- ACTION ITEM -
Convert every line of the data below into a numbered list, skipping blank lines and omitting the images.

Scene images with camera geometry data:
○ ○ ○
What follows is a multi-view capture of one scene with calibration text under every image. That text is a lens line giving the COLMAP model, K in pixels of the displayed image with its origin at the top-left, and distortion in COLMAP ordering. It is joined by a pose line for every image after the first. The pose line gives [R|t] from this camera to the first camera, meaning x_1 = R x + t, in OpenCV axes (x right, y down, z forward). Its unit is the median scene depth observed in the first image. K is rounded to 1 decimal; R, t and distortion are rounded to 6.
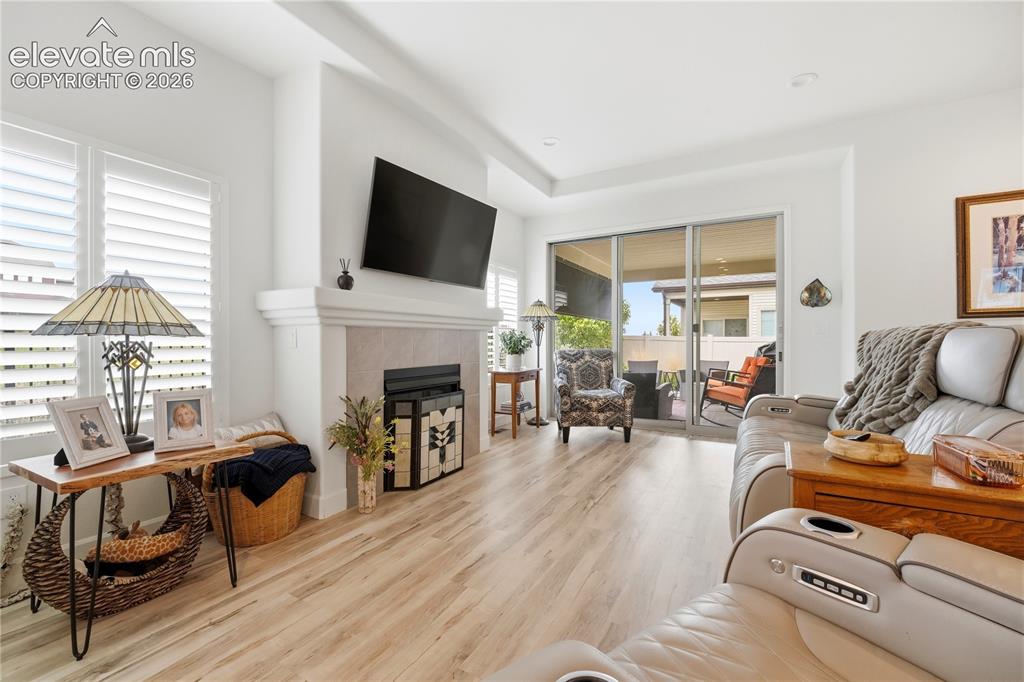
lens RADIAL K [[426.2, 0, 512.0], [0, 426.2, 341.0], [0, 0, 1]] dist [-0.009728, -0.000573]
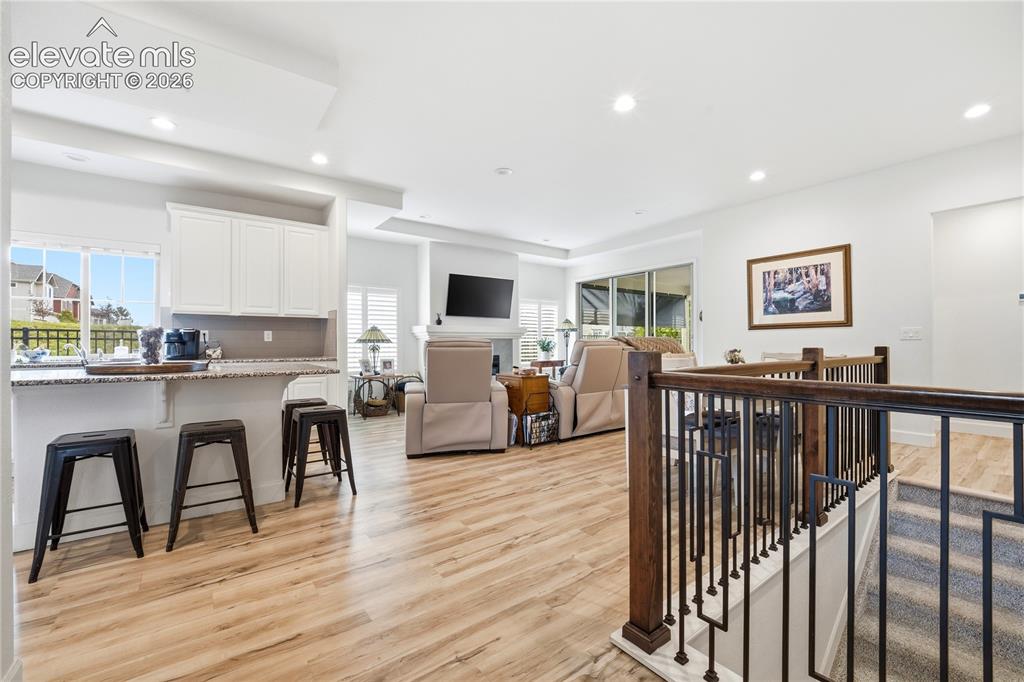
lens RADIAL K [[426.2, 0, 512.0], [0, 426.2, 341.0], [0, 0, 1]] dist [-0.009728, -0.000573]
pose [[0.912997, -0.006968, -0.407907, 0.933210], [0.004977, 0.999970, -0.005940, -0.002310], [0.407936, 0.003393, 0.913004, -1.042507]]
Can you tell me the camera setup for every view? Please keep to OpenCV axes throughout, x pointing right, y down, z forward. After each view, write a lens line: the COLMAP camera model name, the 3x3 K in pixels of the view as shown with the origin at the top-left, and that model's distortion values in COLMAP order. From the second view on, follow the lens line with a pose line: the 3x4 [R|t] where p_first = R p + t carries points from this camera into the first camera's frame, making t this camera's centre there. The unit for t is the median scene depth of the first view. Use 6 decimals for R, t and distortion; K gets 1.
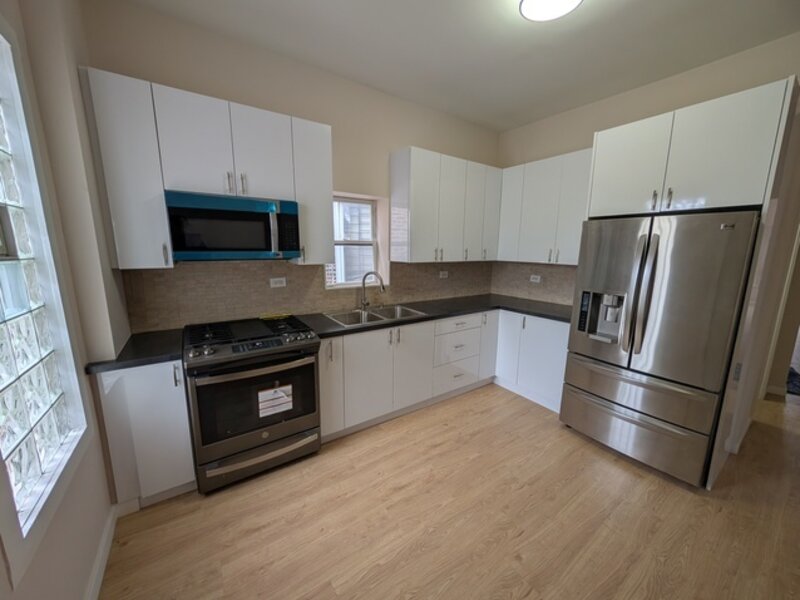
lens RADIAL K [[303.2, 0, 398.1], [0, 303.2, 301.8], [0, 0, 1]] dist [0.002385, 0.000069]
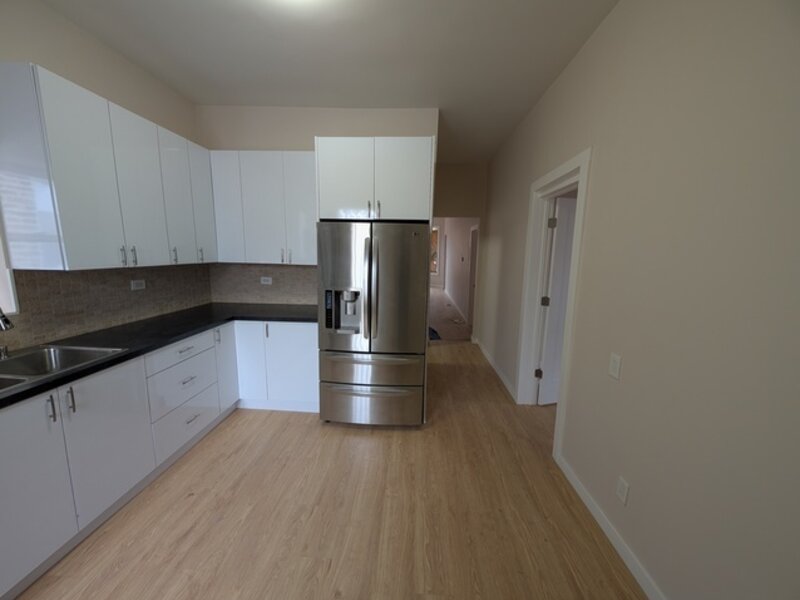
lens RADIAL K [[303.2, 0, 397.9], [0, 303.2, 300.3], [0, 0, 1]] dist [0.002385, 0.000069]
pose [[0.599966, -0.125438, 0.790130, -0.057834], [0.127332, 0.990014, 0.060484, -0.028269], [-0.789827, 0.064320, 0.609947, 0.157249]]
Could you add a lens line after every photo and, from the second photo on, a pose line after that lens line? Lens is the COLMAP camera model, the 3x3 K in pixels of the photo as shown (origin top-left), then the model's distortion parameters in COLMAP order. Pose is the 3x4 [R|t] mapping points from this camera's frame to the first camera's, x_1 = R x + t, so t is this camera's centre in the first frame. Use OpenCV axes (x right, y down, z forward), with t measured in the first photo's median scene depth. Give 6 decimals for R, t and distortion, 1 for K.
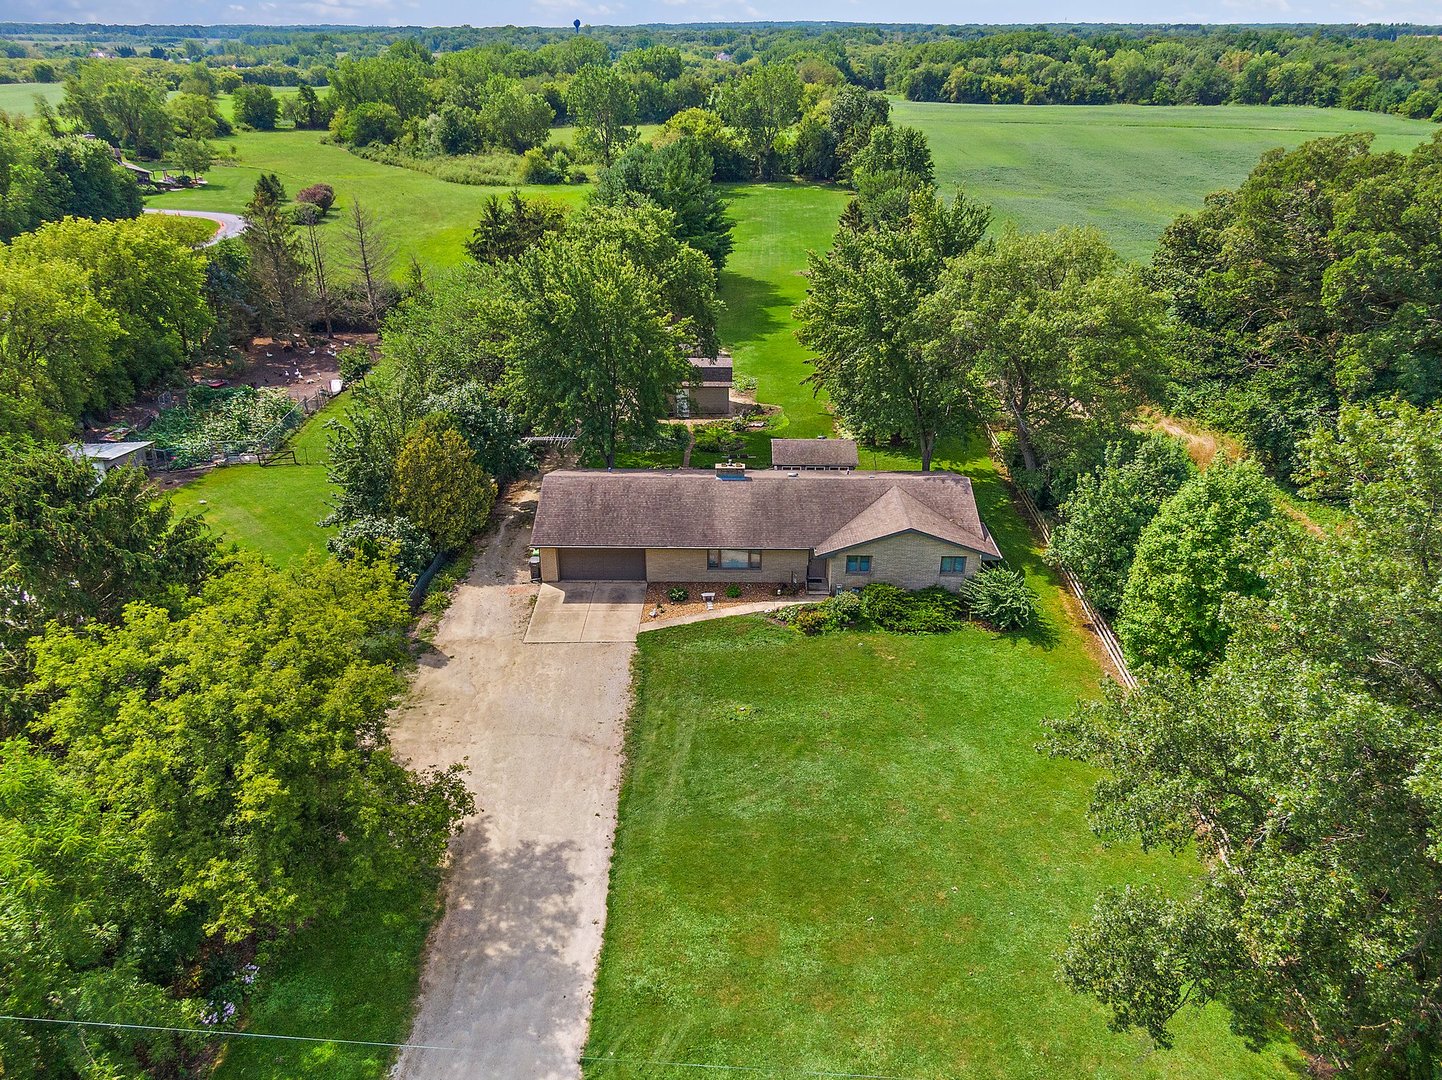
lens RADIAL K [[1047.0, 0, 723.8], [0, 1047.0, 504.6], [0, 0, 1]] dist [0.003872, -0.001527]
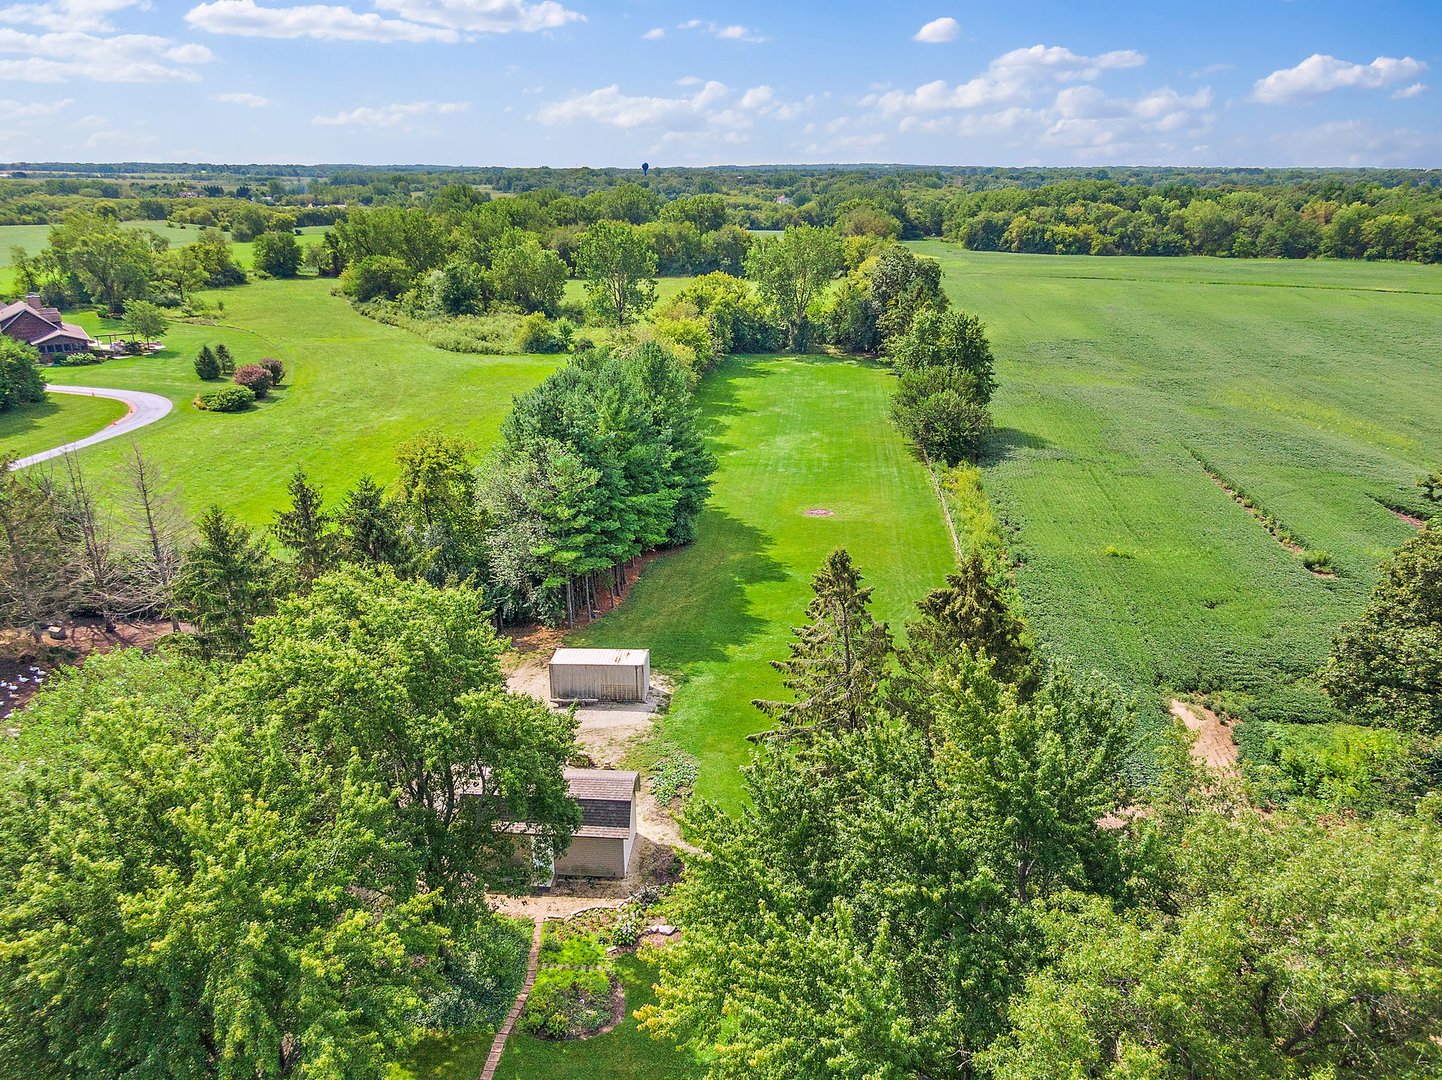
○ ○ ○
- EXERCISE RESULT -
1. What follows is a multi-view capture of one scene with calibration text under every image. That text is a lens line giving the COLMAP model, K in pixels of the displayed image with its origin at the top-left, and distortion in COLMAP ordering. It is joined by a pose line for every image after the first. The pose line gives [R|t] from this camera to the first camera, meaning x_1 = R x + t, in OpenCV axes (x right, y down, z forward). Its unit is the median scene depth observed in the first image. K is rounded to 1 decimal; R, t and distortion are rounded to 6.
2. lens RADIAL K [[426.2, 0, 512.0], [0, 426.2, 341.0], [0, 0, 1]] dist [-0.009728, -0.000573]
3. lens RADIAL K [[426.2, 0, 512.0], [0, 426.2, 341.0], [0, 0, 1]] dist [-0.009728, -0.000573]
4. pose [[0.912997, -0.006968, -0.407907, 0.933210], [0.004977, 0.999970, -0.005940, -0.002310], [0.407936, 0.003393, 0.913004, -1.042507]]
5. Can you tell me the camera setup for every view? Please keep to OpenCV axes throughout, x pointing right, y down, z forward. After each view, write a lens line: the COLMAP camera model name, the 3x3 K in pixels of the view as shown with the origin at the top-left, and that model's distortion values in COLMAP order. From the second view on, follow the lens line with a pose line: the 3x4 [R|t] where p_first = R p + t carries points from this camera into the first camera's frame, making t this camera's centre there. The unit for t is the median scene depth of the first view. Use 6 decimals for R, t and distortion; K gets 1.
6. lens RADIAL K [[303.2, 0, 398.1], [0, 303.2, 301.8], [0, 0, 1]] dist [0.002385, 0.000069]
7. lens RADIAL K [[303.2, 0, 397.9], [0, 303.2, 300.3], [0, 0, 1]] dist [0.002385, 0.000069]
8. pose [[0.599966, -0.125438, 0.790130, -0.057834], [0.127332, 0.990014, 0.060484, -0.028269], [-0.789827, 0.064320, 0.609947, 0.157249]]
9. Could you add a lens line after every photo and, from the second photo on, a pose line after that lens line? Lens is the COLMAP camera model, the 3x3 K in pixels of the photo as shown (origin top-left), then the model's distortion parameters in COLMAP order. Pose is the 3x4 [R|t] mapping points from this camera's frame to the first camera's, x_1 = R x + t, so t is this camera's centre in the first frame. Use OpenCV axes (x right, y down, z forward), with t measured in the first photo's median scene depth. Give 6 decimals for R, t and distortion, 1 for K.
10. lens RADIAL K [[1047.0, 0, 723.8], [0, 1047.0, 504.6], [0, 0, 1]] dist [0.003872, -0.001527]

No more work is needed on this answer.